Do you know when you are going somewhere, and you’ve waited so long, but all you can think about on the way is: This just lasts two weeks. In two weeks I will be just as miserable as I am now .
You’d say you are so happy to go away, but that’s not real happiness. I hears something very wise, coming from a rather naive character:

DOUGLAS: No, Arthur, you are cheery. No one’s interested in the secret of true cheeriness.

ARTHUR: But that’s not true. I’m fairly often just completely happy.

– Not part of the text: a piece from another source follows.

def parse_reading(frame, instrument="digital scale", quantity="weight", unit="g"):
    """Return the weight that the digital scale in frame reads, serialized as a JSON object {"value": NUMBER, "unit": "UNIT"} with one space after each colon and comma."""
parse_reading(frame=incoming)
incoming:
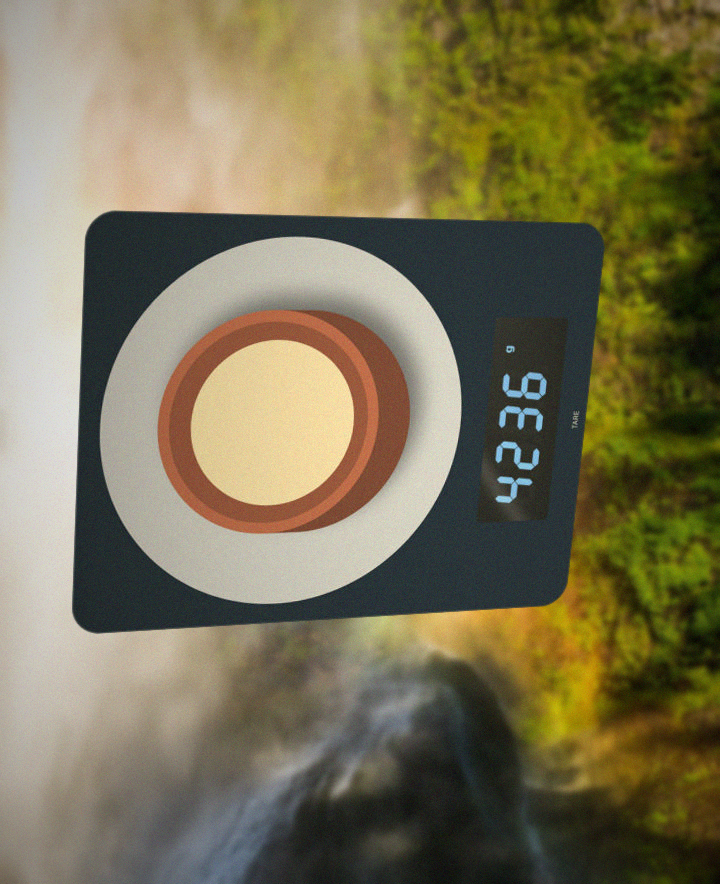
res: {"value": 4236, "unit": "g"}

Like, for instance, when you get into a bath quickly and it’s just the right temperature, and you go “ooooh”. I mean really no one gets any happier than that.

MARTIN: What a depressing thought.

ARTHUR: No, no, it’s not though, because those sort of things happen all the time, whereas you’re hardly ever, you know, blissfully happy with the love of your life in the moonlight, and when you are, you’re too busy worrying about it being over soon, whereas the bath moments, there’s loads of those! Oh, like when you realise your knuckles are ready for cracking.

DOUGLAS: What?

(ARTHUR cracks his knuckles. MARTIN and DOUGLAS make disgusted noises.)

ARTHUR: See, I was happy then! Oh, wait, I’ve got another one!

Now, for those of you who don’t know, this is a Cabin Pressure quote. Yes, I’m a fan of the radio series, especially for moments like these.